** Task **
All lines in the records below that hold "newcommand" are to be shown.

[[ Records supplied, beginning ]]

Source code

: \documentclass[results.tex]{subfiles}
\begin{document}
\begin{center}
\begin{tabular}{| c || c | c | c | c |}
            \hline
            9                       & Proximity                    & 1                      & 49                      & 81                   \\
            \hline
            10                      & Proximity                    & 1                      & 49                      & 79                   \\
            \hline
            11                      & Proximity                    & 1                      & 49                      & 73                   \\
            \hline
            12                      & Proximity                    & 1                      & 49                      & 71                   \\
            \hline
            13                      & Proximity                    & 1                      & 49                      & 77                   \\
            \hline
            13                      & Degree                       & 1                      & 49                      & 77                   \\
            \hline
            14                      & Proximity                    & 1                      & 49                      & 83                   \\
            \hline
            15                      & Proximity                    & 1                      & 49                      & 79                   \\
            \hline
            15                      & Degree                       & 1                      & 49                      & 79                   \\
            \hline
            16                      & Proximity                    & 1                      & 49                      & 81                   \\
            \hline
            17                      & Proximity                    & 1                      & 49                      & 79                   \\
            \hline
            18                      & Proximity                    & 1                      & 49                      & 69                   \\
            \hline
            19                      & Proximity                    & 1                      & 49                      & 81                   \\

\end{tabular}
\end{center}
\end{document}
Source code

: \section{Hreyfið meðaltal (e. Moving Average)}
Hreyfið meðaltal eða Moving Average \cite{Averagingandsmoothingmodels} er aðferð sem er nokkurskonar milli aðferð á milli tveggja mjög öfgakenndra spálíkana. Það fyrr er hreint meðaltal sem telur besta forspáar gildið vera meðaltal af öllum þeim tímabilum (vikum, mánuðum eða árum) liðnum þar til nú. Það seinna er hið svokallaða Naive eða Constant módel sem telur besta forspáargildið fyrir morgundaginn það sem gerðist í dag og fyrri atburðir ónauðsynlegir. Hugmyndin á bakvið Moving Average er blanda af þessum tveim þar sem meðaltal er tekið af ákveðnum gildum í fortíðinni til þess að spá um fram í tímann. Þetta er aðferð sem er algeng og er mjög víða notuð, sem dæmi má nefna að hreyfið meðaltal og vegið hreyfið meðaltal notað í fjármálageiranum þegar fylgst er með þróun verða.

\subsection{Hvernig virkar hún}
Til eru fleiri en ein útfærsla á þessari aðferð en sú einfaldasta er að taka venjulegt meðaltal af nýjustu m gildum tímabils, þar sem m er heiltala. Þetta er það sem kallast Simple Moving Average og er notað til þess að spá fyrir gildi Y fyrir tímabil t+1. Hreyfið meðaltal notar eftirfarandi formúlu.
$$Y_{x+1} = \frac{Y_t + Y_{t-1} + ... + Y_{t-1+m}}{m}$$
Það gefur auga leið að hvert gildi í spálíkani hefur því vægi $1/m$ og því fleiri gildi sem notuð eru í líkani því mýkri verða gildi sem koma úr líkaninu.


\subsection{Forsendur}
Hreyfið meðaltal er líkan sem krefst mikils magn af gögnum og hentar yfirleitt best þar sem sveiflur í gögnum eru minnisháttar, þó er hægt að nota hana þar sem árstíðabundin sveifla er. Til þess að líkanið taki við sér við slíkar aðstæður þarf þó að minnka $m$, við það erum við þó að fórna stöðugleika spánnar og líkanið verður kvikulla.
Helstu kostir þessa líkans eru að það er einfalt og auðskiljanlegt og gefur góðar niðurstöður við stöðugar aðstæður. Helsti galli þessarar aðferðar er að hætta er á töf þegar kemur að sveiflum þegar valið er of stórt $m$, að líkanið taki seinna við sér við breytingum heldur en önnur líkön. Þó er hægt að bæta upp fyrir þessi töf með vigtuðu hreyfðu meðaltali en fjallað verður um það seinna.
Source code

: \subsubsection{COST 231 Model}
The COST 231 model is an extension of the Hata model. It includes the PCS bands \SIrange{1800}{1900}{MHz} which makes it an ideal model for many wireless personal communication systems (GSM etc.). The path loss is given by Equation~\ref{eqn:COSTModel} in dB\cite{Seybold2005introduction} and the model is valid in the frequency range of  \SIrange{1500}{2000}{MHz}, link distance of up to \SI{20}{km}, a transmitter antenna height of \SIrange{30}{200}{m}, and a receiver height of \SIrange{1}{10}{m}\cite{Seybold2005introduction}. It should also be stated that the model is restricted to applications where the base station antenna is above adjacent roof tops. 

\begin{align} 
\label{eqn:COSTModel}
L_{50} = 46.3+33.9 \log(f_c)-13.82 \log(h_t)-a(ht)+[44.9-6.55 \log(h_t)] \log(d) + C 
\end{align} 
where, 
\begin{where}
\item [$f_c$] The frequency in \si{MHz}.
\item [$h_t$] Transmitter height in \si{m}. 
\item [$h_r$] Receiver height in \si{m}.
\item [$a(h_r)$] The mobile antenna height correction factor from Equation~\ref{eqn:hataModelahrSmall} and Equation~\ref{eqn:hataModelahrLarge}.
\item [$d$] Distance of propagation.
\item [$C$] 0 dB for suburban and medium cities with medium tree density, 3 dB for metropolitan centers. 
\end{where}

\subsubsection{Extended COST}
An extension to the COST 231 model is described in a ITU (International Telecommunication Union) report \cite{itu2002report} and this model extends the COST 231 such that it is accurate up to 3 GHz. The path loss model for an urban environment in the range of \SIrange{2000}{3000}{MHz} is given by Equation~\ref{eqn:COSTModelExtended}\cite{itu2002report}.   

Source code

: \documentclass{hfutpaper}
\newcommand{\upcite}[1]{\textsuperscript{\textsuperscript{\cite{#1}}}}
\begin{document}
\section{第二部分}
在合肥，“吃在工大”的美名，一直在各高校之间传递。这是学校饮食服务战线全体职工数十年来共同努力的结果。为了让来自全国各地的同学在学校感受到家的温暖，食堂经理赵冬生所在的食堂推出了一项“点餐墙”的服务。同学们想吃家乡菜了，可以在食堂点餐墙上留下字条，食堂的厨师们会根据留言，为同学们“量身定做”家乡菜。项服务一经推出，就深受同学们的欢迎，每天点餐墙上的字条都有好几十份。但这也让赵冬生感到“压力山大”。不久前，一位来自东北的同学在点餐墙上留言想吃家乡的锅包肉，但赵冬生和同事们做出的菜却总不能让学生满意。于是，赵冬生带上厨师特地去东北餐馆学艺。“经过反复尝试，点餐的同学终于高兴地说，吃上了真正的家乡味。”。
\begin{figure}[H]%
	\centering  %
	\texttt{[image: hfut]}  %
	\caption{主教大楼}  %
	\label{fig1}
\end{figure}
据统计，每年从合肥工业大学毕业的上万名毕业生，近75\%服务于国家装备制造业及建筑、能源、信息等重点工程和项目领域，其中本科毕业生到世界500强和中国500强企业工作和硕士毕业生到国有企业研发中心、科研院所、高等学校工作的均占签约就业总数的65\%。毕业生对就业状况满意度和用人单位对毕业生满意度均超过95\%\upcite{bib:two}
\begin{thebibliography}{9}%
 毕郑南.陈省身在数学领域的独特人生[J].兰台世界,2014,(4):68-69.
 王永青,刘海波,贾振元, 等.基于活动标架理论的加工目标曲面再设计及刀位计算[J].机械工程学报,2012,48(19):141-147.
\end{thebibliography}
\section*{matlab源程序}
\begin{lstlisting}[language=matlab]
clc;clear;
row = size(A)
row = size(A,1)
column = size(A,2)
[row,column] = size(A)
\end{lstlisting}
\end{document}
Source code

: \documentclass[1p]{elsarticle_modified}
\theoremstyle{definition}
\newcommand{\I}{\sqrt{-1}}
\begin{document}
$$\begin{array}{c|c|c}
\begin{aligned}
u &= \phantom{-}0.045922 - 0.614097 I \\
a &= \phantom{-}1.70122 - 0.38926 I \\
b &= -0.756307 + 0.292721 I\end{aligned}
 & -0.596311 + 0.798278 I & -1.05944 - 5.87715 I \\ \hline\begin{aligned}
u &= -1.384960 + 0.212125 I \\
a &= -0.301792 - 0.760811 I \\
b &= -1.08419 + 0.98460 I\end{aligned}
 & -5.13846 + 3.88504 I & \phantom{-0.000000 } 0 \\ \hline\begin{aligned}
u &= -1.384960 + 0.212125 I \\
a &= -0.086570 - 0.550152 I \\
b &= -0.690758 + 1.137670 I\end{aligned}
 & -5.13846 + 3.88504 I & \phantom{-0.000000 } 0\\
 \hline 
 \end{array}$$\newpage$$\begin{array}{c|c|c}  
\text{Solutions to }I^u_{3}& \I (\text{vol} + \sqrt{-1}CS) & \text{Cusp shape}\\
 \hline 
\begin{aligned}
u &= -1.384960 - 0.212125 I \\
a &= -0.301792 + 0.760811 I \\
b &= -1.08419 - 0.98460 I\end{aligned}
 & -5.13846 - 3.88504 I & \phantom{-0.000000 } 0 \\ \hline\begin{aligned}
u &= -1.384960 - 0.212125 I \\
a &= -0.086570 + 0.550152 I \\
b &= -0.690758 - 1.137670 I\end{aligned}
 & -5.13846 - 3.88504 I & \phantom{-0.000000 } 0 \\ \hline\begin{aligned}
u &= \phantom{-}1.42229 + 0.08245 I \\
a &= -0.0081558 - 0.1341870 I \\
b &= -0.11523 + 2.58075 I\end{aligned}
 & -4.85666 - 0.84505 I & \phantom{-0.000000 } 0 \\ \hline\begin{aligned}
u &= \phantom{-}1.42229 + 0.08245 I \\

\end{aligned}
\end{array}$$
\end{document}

[[ Records supplied, end ]]

** Expected answer **
\newcommand{\upcite}[1]{\textsuperscript{\textsuperscript{\cite{#1}}}}
\newcommand{\I}{\sqrt{-1}}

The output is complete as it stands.